If a firm is thinking about expand­ing into a new product, sector or ju­risdiction, we have the knowledge and intelligence to support them with that. If they are thinking about stepping into an adjacent asset class, that is some­thing we can help them with, too. That value-add partnership is a critical part of the rationale for entering into a GP stakes deal.

What types of firms are the main focus for GP stakes investing?

Robert Hamilton Kelly: That varies significantly across players in the space, but we have con­sistently focused on differentiated mid-market firms that we believe have their best days ahead of them. We look for high-quality teams with a top-quar­tile track record, which have shown a strong ability to manage their business in a thoughtful and responsible way. These are firms that will have demon­strated strong pricing power due to excess investor demand and moderate fund sizes. 

These types of firms typically value our partnership. There is only so much we can do to help a $200 billion me­ga-platform that already has enormous resources, but there is a lot we can do to help a $5 billion firm. It is also far easier to grow a $5 billion firm into a $10 billion firm than it is to grow a $50 billion firm into a $100 billion firm. 

Finally, because there are so many mid-market firms to choose from, that creates a strong negotiating dynamic on entry, while there is only a small number of very large private markets platforms that exist today.

What do you believe the future holds for the GP stakes industry, and for your firm in particular?

Robert Hamilton Kelly: Our singular focus on mid-market firms has played out well so far, and we are still very early on in that opportunity set. There are a substantial number of firms in this space and that number is only growing every year. 

Meanwhile, there is a clear trend among GPs more broadly to develop balance sheet flexibility. The very largest firms are using multiple sources of long duration capital from institutional, retail to even lock up and insurance capital on their balance sheets to enable them to be front footed about new opportunities. I think the rest of the market is thinking in those terms as well.

We will continue working with our partner firms, helping them achieve their goals and putting follow-on capital to work where needed. 

Meanwhile, we also stand to benefit from ongoing industry consolidation as larger alternatives businesses seek to buy high quality mid-market firms to build out their platforms.

What are the key challenges involved in GP stakes investing, and what qualities should investors look for in a manager to mitigate those risks?

Ali Raissi-Dehkordy: Alignment is absolutely essen­tial. We want to ensure management retains majority ownership and that the results the firm produces are going to drive the future wealth creation op­portunities of that team. It is important that any transaction we enter into does not alter those dynamics, disincentivis­ing future performance. 

It also helps, of course, that we en­tered this space before the GFC and have now been through multiple mar­ket cycles. We have been able to test as­sumptions and observe how firms have performed in terms of actual cashflow versus marking to model. That operat­ing track record gives us market insight into the investment activity and per­formance of underlying GPs, which is hard to replicate. When coupled with Goldman’s interactivity in the private capital space as both an LP and service provider, we have a rare depth of data. 

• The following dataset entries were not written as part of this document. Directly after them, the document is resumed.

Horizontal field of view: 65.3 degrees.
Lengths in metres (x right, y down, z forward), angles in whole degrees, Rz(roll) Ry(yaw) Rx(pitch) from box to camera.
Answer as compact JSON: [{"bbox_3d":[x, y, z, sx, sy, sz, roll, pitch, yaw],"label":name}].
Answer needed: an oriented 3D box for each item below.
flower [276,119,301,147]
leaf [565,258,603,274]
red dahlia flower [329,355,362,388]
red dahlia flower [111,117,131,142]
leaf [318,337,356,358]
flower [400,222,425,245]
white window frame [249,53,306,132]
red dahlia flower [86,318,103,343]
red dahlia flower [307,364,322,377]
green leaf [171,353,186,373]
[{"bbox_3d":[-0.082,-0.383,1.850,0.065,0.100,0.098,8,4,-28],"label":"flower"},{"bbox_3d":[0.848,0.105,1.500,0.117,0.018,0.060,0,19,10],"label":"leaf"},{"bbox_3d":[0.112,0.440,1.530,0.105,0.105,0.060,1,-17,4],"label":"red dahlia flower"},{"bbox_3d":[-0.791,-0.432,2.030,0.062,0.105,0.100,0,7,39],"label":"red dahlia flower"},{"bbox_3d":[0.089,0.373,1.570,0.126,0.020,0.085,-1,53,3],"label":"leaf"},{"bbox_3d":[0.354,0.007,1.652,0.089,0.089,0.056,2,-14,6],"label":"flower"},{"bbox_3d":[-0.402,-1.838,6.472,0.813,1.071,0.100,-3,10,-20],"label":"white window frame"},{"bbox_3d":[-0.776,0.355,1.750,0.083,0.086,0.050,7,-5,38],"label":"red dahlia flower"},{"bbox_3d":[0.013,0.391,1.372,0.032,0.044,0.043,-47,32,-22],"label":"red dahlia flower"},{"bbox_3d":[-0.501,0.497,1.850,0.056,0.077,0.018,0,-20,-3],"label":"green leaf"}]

LPs considering investing in a GP stakes manager need to understand the GP stakes investors data and how they intend to diligence and underwrite the positions they take. The importance of that insight has only become more acute in the nuanced fundraising en­vironment that we have experienced for the past two years: some firms are exceeding target today, while others are struggling. That is a real departure from what we have seen over the prior decade where strong markets and fund­raising didn’t really test assumptions. 

This is an environment that will re­veal whether stakes investors have been making the right assumptions around investment pacing, fundraising and re­alisations, or whether they have been optimistic. There have been a number of new players entering the GP stakes industry, and it remains to be seen how those new entrants will fare.